■ **To-do item**
Please write out everything from the start of the items down to the line containing "Muntenii de Jos, Vaslui)", with both of those ends included.

----

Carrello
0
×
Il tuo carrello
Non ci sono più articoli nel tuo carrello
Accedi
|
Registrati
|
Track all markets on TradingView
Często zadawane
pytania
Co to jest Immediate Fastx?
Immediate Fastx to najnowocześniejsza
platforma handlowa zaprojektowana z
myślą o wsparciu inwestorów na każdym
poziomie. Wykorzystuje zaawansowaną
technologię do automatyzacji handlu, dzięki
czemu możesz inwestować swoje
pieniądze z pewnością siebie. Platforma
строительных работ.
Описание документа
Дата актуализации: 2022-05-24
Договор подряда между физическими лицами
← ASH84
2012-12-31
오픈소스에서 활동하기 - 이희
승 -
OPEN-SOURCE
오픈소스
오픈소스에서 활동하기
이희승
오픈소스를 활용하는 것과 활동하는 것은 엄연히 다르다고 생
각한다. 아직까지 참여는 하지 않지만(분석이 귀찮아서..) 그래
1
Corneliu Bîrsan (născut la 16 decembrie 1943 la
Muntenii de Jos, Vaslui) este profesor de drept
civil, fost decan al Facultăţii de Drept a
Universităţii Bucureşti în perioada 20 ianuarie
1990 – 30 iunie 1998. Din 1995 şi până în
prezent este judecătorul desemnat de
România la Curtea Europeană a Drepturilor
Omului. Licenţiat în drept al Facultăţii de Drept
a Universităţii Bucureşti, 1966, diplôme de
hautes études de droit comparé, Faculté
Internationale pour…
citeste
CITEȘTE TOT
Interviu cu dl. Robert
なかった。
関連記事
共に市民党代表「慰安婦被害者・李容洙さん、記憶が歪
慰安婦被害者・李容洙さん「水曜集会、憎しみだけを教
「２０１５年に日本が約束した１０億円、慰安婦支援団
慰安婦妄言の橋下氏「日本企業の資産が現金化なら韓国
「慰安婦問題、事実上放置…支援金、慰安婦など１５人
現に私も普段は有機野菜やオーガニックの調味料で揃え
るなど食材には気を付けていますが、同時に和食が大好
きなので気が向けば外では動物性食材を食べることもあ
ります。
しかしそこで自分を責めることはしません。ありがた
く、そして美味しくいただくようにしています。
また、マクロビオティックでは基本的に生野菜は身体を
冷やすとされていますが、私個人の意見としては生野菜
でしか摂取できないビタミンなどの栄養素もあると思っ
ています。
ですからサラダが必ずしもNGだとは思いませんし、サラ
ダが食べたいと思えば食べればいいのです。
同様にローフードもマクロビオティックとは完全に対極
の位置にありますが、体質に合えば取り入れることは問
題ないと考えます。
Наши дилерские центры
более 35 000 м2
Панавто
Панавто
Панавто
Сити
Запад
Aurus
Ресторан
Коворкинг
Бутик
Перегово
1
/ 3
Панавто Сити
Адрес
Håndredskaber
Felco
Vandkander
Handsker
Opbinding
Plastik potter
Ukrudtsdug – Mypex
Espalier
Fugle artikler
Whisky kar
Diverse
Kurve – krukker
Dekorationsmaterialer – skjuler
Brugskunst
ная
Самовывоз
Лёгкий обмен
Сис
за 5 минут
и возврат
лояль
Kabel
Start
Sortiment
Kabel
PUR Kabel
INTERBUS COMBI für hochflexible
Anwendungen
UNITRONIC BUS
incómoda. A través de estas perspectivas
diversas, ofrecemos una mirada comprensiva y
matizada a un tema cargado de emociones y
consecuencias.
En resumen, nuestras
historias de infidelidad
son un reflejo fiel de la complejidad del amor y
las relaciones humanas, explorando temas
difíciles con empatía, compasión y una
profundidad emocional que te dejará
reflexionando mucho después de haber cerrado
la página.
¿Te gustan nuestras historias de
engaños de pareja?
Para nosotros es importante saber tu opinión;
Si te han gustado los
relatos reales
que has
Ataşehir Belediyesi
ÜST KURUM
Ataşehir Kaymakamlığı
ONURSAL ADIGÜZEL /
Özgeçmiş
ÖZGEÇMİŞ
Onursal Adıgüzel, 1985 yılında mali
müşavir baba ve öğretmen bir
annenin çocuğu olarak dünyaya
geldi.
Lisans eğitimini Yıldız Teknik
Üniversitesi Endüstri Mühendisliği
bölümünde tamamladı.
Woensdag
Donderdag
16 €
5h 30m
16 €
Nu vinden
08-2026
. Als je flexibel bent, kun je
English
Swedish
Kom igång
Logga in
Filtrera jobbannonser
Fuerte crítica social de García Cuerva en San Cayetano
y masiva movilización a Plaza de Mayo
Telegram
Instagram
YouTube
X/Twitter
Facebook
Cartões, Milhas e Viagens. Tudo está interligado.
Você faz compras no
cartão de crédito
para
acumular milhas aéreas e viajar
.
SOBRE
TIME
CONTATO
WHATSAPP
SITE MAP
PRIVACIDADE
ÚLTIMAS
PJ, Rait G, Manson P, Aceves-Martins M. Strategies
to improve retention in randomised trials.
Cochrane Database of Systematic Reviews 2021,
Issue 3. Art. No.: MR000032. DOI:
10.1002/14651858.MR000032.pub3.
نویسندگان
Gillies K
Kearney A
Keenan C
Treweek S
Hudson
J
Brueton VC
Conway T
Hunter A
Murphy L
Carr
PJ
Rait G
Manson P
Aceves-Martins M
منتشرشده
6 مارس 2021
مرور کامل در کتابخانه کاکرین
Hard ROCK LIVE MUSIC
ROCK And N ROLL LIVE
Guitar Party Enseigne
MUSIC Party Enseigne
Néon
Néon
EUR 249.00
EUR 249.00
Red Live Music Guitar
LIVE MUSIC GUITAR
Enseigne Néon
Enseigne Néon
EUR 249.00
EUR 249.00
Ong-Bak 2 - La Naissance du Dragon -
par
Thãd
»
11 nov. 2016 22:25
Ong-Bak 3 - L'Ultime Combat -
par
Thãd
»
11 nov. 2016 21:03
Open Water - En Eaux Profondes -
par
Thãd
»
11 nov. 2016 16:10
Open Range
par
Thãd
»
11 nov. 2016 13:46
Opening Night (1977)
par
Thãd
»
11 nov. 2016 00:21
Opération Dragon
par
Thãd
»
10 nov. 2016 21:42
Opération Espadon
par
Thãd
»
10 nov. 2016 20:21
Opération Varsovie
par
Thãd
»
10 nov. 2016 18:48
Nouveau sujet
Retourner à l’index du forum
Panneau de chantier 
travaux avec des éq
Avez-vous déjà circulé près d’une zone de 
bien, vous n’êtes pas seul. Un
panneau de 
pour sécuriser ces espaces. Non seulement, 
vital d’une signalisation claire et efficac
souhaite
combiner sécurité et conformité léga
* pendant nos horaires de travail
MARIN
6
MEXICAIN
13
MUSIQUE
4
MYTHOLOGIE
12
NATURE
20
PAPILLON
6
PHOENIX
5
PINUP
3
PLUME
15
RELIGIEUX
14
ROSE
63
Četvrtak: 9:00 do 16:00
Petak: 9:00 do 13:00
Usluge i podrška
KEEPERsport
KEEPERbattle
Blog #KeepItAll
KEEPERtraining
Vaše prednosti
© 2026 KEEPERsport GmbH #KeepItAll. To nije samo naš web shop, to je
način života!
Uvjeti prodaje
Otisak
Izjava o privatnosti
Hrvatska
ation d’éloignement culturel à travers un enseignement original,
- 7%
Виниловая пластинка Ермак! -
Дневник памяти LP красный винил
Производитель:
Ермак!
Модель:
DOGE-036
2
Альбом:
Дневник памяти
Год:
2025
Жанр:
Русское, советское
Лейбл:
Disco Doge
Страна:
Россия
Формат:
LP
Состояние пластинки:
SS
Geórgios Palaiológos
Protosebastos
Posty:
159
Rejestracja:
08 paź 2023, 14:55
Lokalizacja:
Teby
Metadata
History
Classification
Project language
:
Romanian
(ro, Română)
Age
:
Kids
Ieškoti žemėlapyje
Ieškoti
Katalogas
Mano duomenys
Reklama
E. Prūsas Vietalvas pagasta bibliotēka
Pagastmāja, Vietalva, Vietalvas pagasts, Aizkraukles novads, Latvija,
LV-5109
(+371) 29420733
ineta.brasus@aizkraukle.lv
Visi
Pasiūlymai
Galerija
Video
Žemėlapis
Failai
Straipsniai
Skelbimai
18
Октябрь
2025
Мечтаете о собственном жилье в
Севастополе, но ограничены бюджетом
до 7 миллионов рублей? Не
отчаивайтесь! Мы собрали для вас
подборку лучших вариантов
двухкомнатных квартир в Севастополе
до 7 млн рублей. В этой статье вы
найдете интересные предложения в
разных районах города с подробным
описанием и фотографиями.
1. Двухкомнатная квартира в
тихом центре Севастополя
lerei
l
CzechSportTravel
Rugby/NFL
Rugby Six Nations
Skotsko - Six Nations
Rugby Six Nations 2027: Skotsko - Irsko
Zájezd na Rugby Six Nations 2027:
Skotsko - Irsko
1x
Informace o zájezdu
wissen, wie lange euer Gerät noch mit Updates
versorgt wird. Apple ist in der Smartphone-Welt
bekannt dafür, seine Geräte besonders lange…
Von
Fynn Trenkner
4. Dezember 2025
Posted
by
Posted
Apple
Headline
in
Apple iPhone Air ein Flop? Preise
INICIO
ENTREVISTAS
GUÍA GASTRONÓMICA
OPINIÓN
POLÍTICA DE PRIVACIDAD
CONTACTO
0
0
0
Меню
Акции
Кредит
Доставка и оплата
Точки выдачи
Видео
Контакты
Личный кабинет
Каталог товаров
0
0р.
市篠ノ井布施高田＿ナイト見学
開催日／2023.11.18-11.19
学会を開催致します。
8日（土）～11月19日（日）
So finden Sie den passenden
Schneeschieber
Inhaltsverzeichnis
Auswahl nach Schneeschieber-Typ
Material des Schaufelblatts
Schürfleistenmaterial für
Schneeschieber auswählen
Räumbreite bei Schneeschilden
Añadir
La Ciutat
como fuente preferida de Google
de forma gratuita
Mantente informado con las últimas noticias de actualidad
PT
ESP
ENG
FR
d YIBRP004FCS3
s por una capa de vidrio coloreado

----

■ **Your response**
Carrello
0
×
Il tuo carrello
Non ci sono più articoli nel tuo carrello
Accedi
|
Registrati
|
Track all markets on TradingView
Często zadawane
pytania
Co to jest Immediate Fastx?
Immediate Fastx to najnowocześniejsza
platforma handlowa zaprojektowana z
myślą o wsparciu inwestorów na każdym
poziomie. Wykorzystuje zaawansowaną
technologię do automatyzacji handlu, dzięki
czemu możesz inwestować swoje
pieniądze z pewnością siebie. Platforma
строительных работ.
Описание документа
Дата актуализации: 2022-05-24
Договор подряда между физическими лицами
← ASH84
2012-12-31
오픈소스에서 활동하기 - 이희
승 -
OPEN-SOURCE
오픈소스
오픈소스에서 활동하기
이희승
오픈소스를 활용하는 것과 활동하는 것은 엄연히 다르다고 생
각한다. 아직까지 참여는 하지 않지만(분석이 귀찮아서..) 그래
1
Corneliu Bîrsan (născut la 16 decembrie 1943 la
Muntenii de Jos, Vaslui) este profesor de drept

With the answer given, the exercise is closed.